FIG. 3 shows an alternative sleeve element 54 with a firing relay 56 inserted in it with relay explosive 58. The following description is restricted essentially to the differences from the exemplary embodiment in FIGS. 1 and 2, to which reference is made with regard to features and functions which remain the same. Components which remain substantially the same are in principle provided with the same reference symbols, and features which are not mentioned have been adopted in the following exemplary embodiment although they will not be described again.

The sleeve element 54 forms a housing for the primary firing assembly 10 at the front, by means of a circumferential wall 60 at the side. The sleeve component 54 forms a part of the fuse housing 4 and can be screwed with the aid of a thread 62 to a section of the fuse housing 4 which is located further forwards.

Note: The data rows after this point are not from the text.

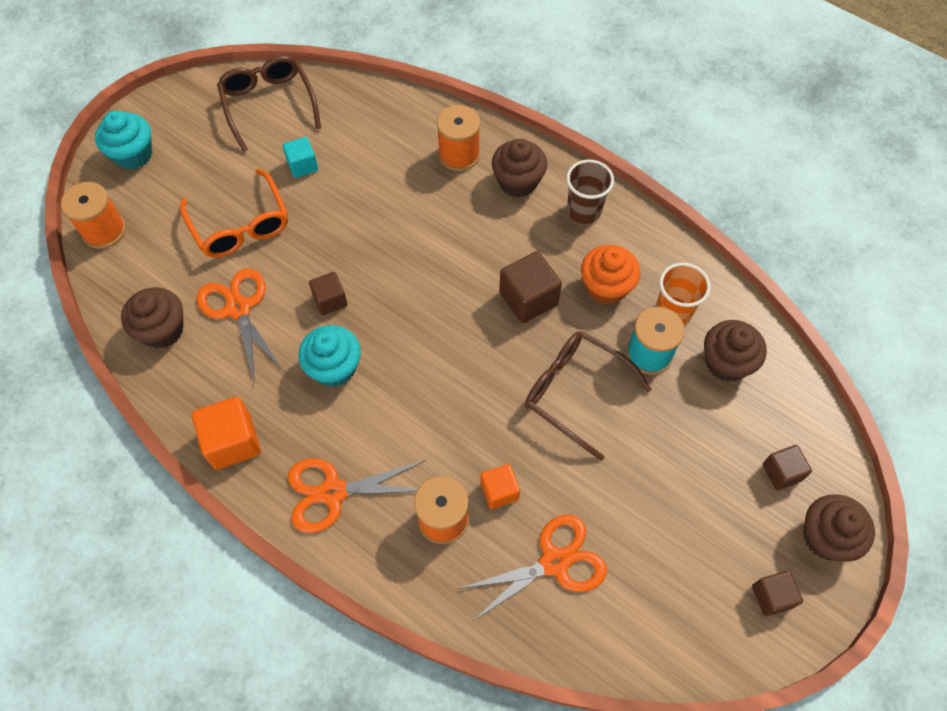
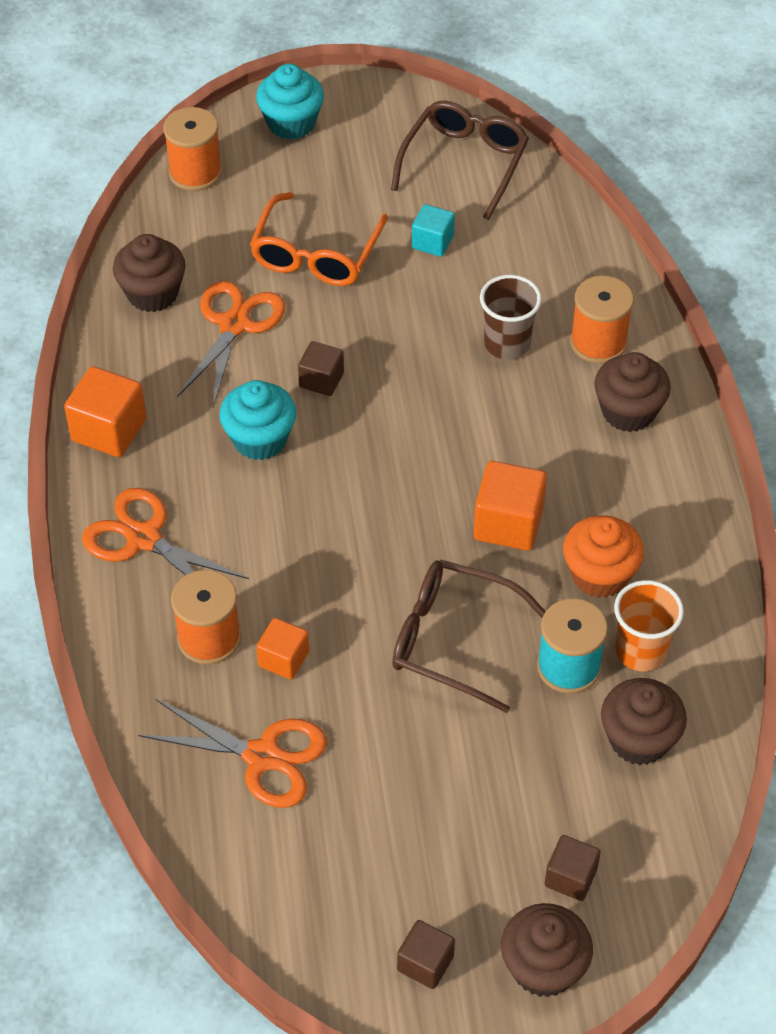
camera: 45 degrees right, 10 degrees down
(528, 299) = (508, 523): brown cube -> orange cube
(576, 393) = (454, 640): brown glasses -> brown glasses turned 60 degrees counterclockwise
(584, 211) = (664, 489): brown cup -> brown cup (507, 344)

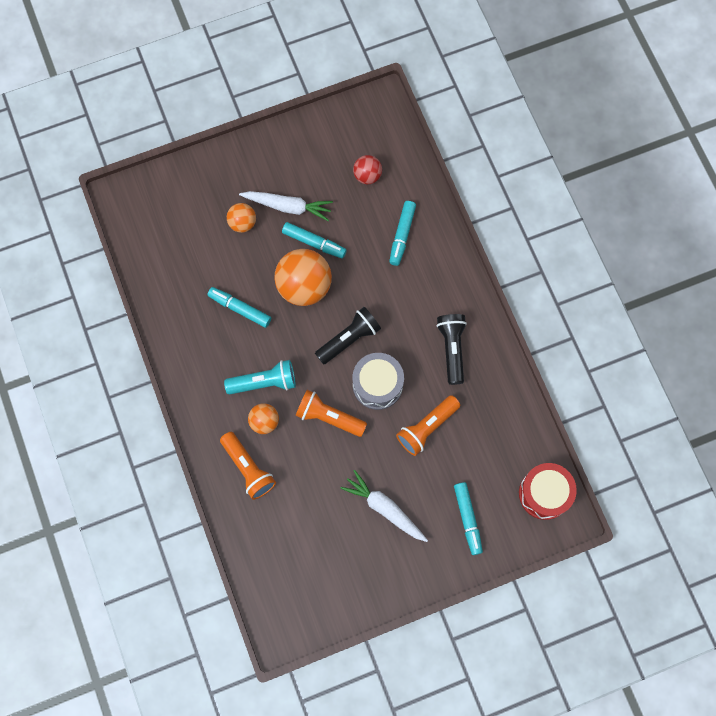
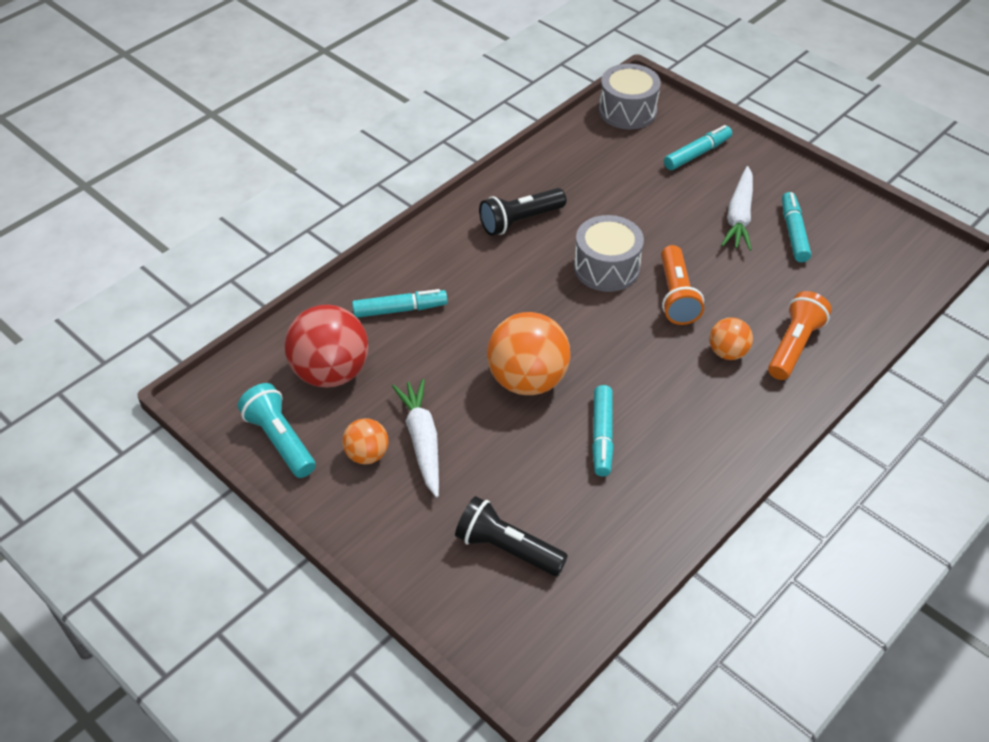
camera: 115 degrees left, 25 degrees down
(242, 223) = (476, 484): orange ball -> orange ball (367, 454)
(264, 382) = (680, 371): turquoise flashlight -> turquoise flashlight (280, 440)
(314, 242) = (460, 393): turquoise marker -> turquoise marker (793, 233)
(349, 339) = (568, 312): black flashlight -> black flashlight (507, 548)
(367, 175) = (331, 372): red ball -> red ball, size x1.89
(427, 428) = (625, 212): orange flashlight -> none
(544, 493) = (627, 111): red drum -> grey drum

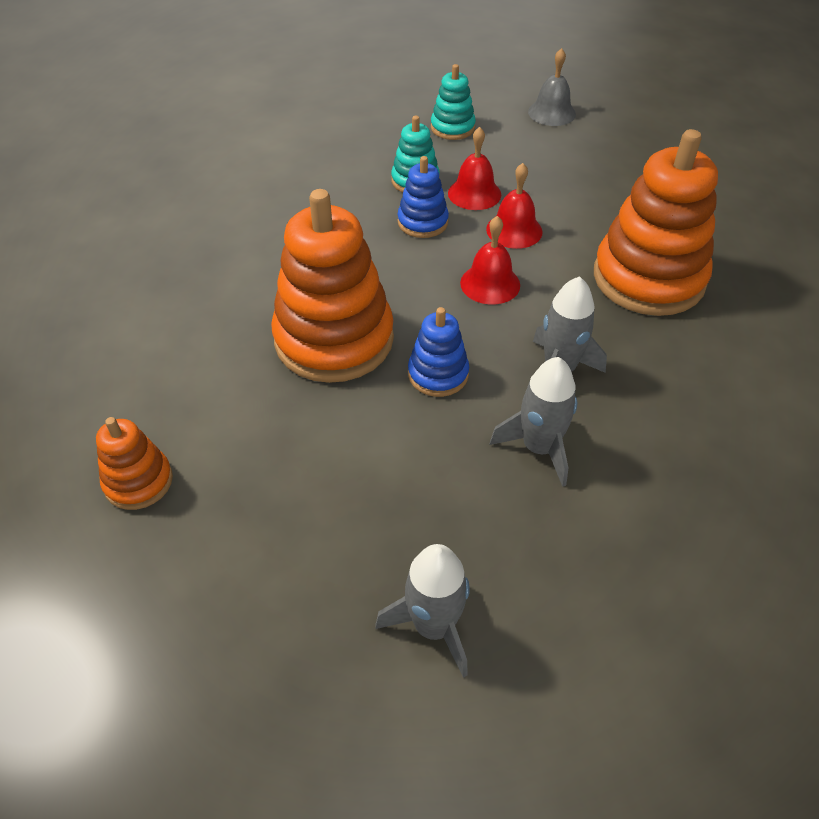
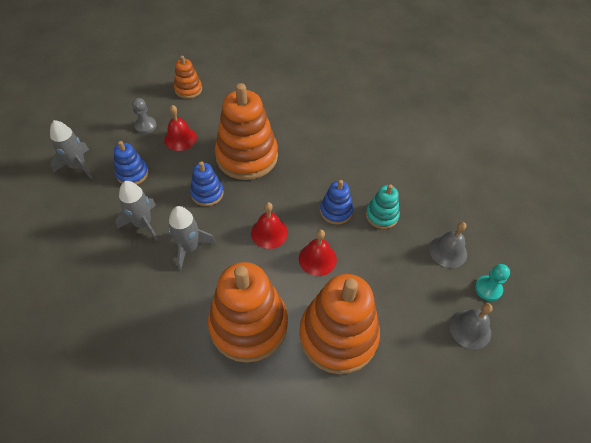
camera: 100 degrees right, 5 degrees up
(275, 530) = (145, 126): none -> grey pawn
(425, 506) = (132, 174): none -> blue stacking toy
(452, 128) = (448, 251): turquoise stacking toy -> grey bell
(474, 193) = (362, 246): red bell -> red bell (180, 138)
(493, 101) = (488, 289): none -> turquoise pawn
(616, 201) = (338, 335): none -> orange stacking toy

A rearward thread 64 is used for screwing on the cover 52. As in the case of the sleeve component 34, the relay explosive 58 is inserted, for example pressed, directly into the sleeve component 54 and therefore into the fuse housing 4. The firing booster 32 can be attached to the sleeve element 54 behind the firing relay 56, for example with the aid of screw holes 66. It is likewise feasible to provide a side wall 36 on the sleeve element 54, as in the case of the sleeve element 34, in particular integrally.

As a result of the primary firing assembly 10 being surrounded like a pot and the screw connection to the section of the fuse housing 4 which is located further forwards, the secondary firing chain with the firing relay 56 and the firing booster 32 located further to the rear is separated in a gas-tight manner from the detonator 14.